Thursday, September 17, 2009

Quick Looks at Some Good Books

Something Old
Lord of the Hollow Dark by Russell Kirk
Mr. Apollinax gathers a group of 13 people together in a castle that was the scene of a horrific murder earlier in history. Known to each other only by pseudonyms taken from T.S. Eliot poems, the goal of this group is to experience a mystical "timeless moment." We see the story alternately through the eyes of innocent Marina who has brought her baby with her and hopes for a glimpse of God and through those of the lustful rapist Sweeny who has no thoughts but those of personal gain. The story is an interesting mix of horror, occult, and philosophy. This book irresistibly called to mind Edgar Allen Poe or perhaps H.P. Lovecraft, in that although the story was peopled with evil, twisted characters it is written in such a way that the reader does not actually become frightened. (Except at one point close to the end where I was surprised at how horrified and repelled I was by something a character said.) This leaves the reader free to appreciate the more philosophical aspects as well. It was written in a style that definitely reminded me of other 1970's vintage horror/occult books I had written which was a strange style of reminiscing. I'm not sure if I'll reread it but I do know that I couldn't put it down.

Something New
Ana Markovic by David Murdoch
We meet Ana, a homeless alcoholic, in the hospital where she is recovering from almost having died from alcohol poisoning.
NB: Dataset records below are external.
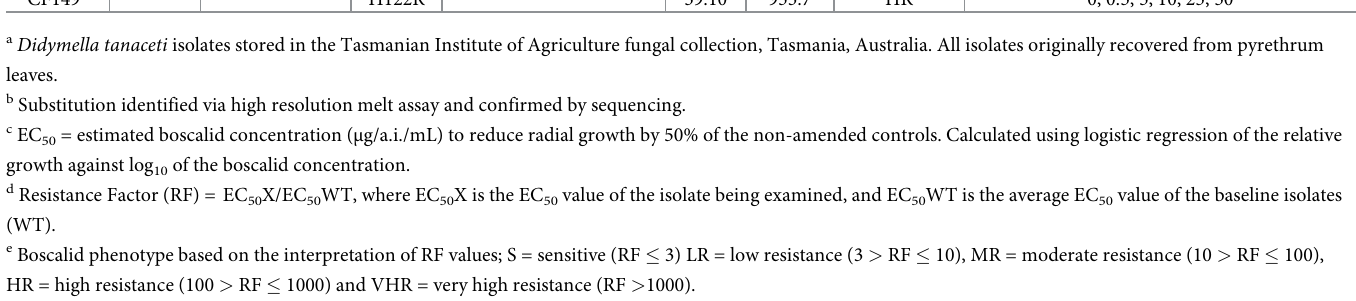
sensitivity in the SdhB, SdhC or SdhD (Table 2). No isolates containing compound substitu- tions of interest were identified. Following application of the spring fungicide program the percent of isolates sampled in November 2012 containing a Sdh substitution increased to 98.9% (Table 2). This result coincided with no detection of WT isolates in three of the four fields (Table 2). The SdhB-H277Y substitution was the most common Sdh substitution in each field, irrespective of sampling period. Multinomial logistic regression of genotype frequency indicated a significant interaction between field and time of sampling ( P = 0.0065). Post-hoc pairwise comparisons between sampling periods within fields and substitution found that sig- nificant reductions in WT frequency occurred from August to November in fields 12–63242 and 12–70046 (Table 2). Significant increases ( P < 0.05) in Sdh substitution frequency within fields were observed for SdhB-H277R (Field 12–51907) and SdhC-S73P (Field 12–70047) from August to November (Table 2). Conversely, significant decreases ( P < 0.05) over the same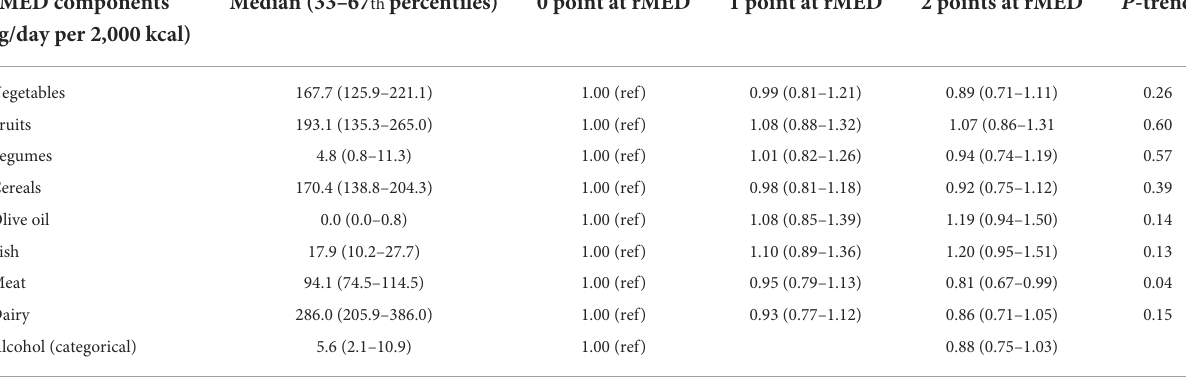
TABLE 4 Hazard ratios (95% Confidence Intervals) of the association between each component of Mediterranean diet (MD) and differentiated thyroid cancer risk in the EPIC study. rMED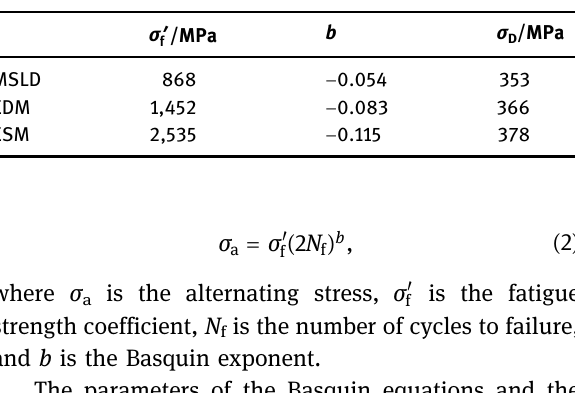
Table 1: Parameters of the Basquin equations and fatigue limits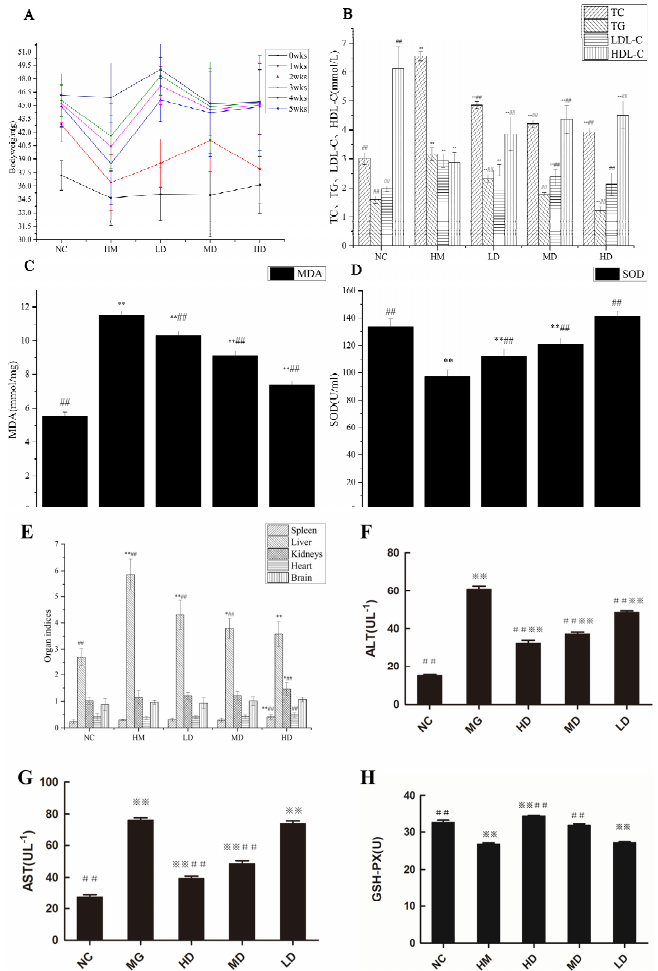
Figure 2. Effect of naringin on hyperlipidemic mice. Values are mean ± SD, n = 8. (A) Body weight. (B) Serum TC, TG, LDL-C, HDL-C levels. (C) Serum MDA levels. (D) Serum SOD levels. (E) Organ indices. (F) Serum ALT levels. (G) Serum AST levels. (H) Serum GSH-Px levels. Note: n = 8; * P < 0.05, ** P < 0.01 compared with those in the blank control. # P < 0.05, ## P < 0.01 compared with those in the model group.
As she recovers, Ana begins to remember an amazing "dream" that began with St. Michael, the Archangel offering her a chance for redemption. Interlaced with the story of the dream are Ana's memories of why she became homeless, commentary about what it means to truly live one's faith as a Catholic, and analysis of how all this weaves together with modern life to make it necessary to fight a heroic battle for salvation. Ana feels she does not matter and God knows she does. The question becomes whether Ana can be made to believe it or whether she will reject God. This issue appealed to me, especially considering my atheistic parents. Murdoch's writing style is straight forward and direct. His reasoning is passionate and the teaching style of the story put me in mind of The Shack, although this is definitely a Catholic book. I read this partly because I was interested to see the apologetics for so many arguments that are raised these days against Christianity. However, mostly I read it ... in two days straight ... because I was hooked. I can't put my finger on why the way that I can with most of the books I read, but I found this book really interesting and enjoyed reading it. (Note: I did see some misspellings and a couple of format misses that should have been caught by an editor.)

Something for the Gents
Crossing the Goal -- Playbook on the Virtues
by Danny Abramowicz, Peter Herbeck, Curtis Martin and Brian Patrick
This is a study guide companion to the sports format EWTN show of the same name. However, I don't think that one must have seen the show to get a great deal of good out of the book. Using eye-catching graphics and subtitles like "Pregame," "Kickoff," and "Game Plan" to emphasize different sections, the book is a straight forward approach to why men should care about and practice the virtues. I liked this on two levels. The direct approach was very easy to understand but left room for conversation and thought. As a woman, it gave me a bit of insight into the issues that men struggle with which are different from those of my sex. As well, I really liked the idea that men would struggle and care about following Jesus in a ... well ... manly way. These days, that is a commodity all too little valued. It made me have an added appreciation and love for the Christian men in my life, both family and friends. I am not the target audience, of course, but I know a lot of men's men who would really appreciate the approach this book takes. Recommended.

Something for the Ladies
Courageous Love: A Bible Study on Holiness for Women
Courageous Virtue: A Bible Study On Moral Excellence for Women
Courageous Women: A Study On The Heroines Of Biblical History
by Stacy Mitch
I just encountered these Catholic Bible studies for women and am really impressed. I say that as someone who does not really enjoy self-guided studies where one must look up verses and answer questions. However, there is something compelling about the way that Mitch threads together thoughtful commentary, personal experiences, saints' quotes, and prayers with Church teachings and scripture. Even though each book has the leader's guide in the back (that's right ... the answers), I have been more interested in looking up verses and coming to my own conclusions. Distinctly surprising was the way that Mitch snuck up and struck me dumb on several occasions when I thought smugly that "everyone knows the answer to that" ... but humored the process by looking up the answer (I'm always the smart aleck rolling her eyes at the back of the class ... but you knew that right?). Of course, everyone might know those answers, but I didn't. Not only did this leave me respecting Mitch even more but some of those answers were very big ones that are repeatedly useful as I struggle in daily life to be a good disciple of Christ. These are great studies and I'm going to be recommending them to a lot of my friends.